• _Page extract_
When I’m not writing psychological suspense thrillers, I’m a Psychotherapist. Having a consulting room in my own home means I don’t have to pay room rent, but it also has its down side: unwelcome visitors – and I don’t mean the ones who turn up ringing the doorbell, trying to sell me alarm systems (and I’ve had a lot of those recently).
Let me set the scene. My consulting room is quiet, the phones are switched off, there are long silences and the conversation is difficult. My client is upset – she has post-traumatic stress syndrome and she’s talking about panic attacks. She had one only yesterday when the postman suddenly appeared behind her when she was watering her front garden. She’s shaking throughout the session, her eyes are bright and on full-alert and her voice quivers.

• _Required tasks_
1: List the four details the consulting-room passage uses to set the scene in the sentence that begins "My consulting room is quiet".
2: Carry on the consulting-room passage, starting right after its last sentence.
The entries play no part in anything asked about the consulting-room passage.

• _Stored data_
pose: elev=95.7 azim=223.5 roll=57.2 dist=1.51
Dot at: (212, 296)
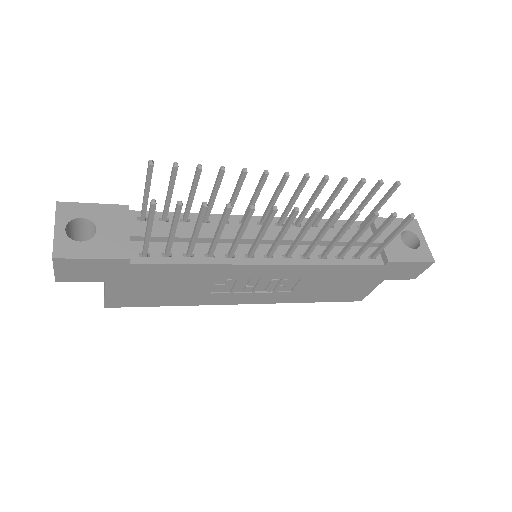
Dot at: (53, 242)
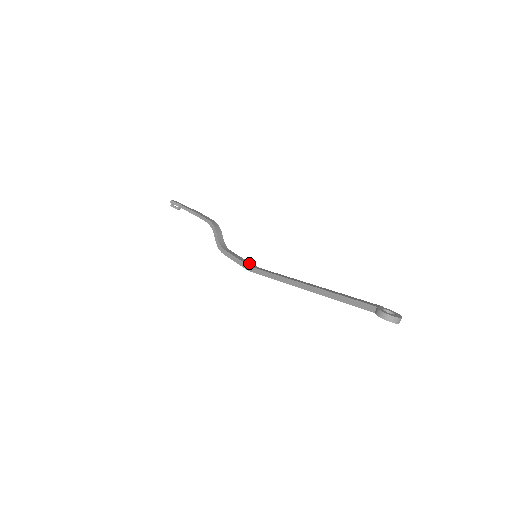
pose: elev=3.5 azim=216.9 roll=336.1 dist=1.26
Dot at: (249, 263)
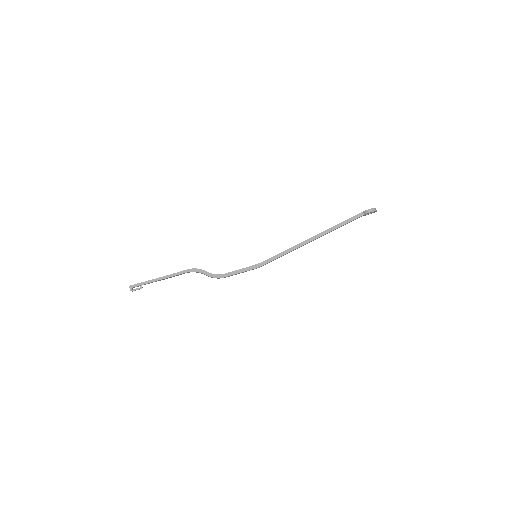
Dot at: (252, 266)
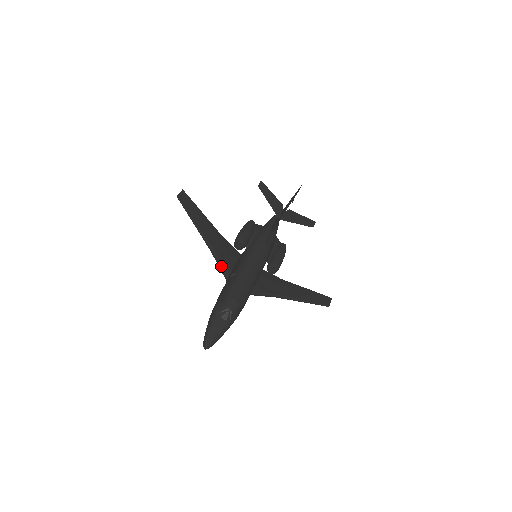
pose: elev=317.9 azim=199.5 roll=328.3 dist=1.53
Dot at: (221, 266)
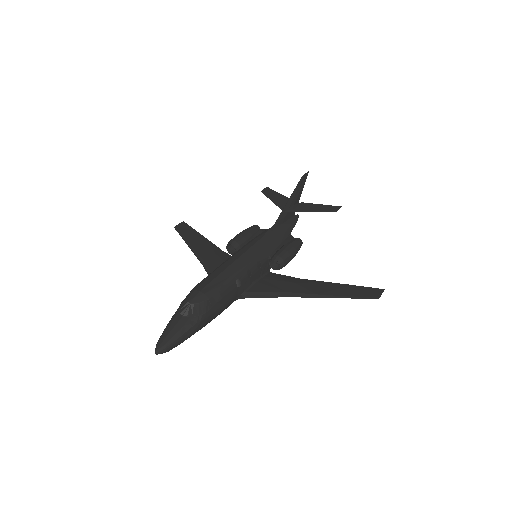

• _Outputs_
1:
- The consulting room is quiet.
- The phones are switched off.
- There are long silences.
- The conversation is difficult.

2:
I hear a noise behind my chair – a kind of scratching sound, like a piece of paper slowly sliding down the wall. It stops. I’m listening to my client, my eyes are on her, but my mind is trying to figure out what’s behind my chair. Then I hear another sound – a scrabbling. It’s under my seat this time and my heart jolts, racing at twice its normal speed.
Then it hits me. I had a brief conversation with my neighbour yesterday and had thought no more about it. It was about poison. She’d put pellets down in her backyard after discovering she had rats in her raised flower beds. My brain darts through the likely course of events., meanwhile I’m still trying to empathise and console my client. Poison means rats who are on their last legs; it makes them easy prey and Tigsey isn’t one to let an opportunity like that pass him by. A fresh worry occurs to me. Tigsey is in danger, not only from picking up the poison himself, but from secondary poisoning if he’s got hold of a rat.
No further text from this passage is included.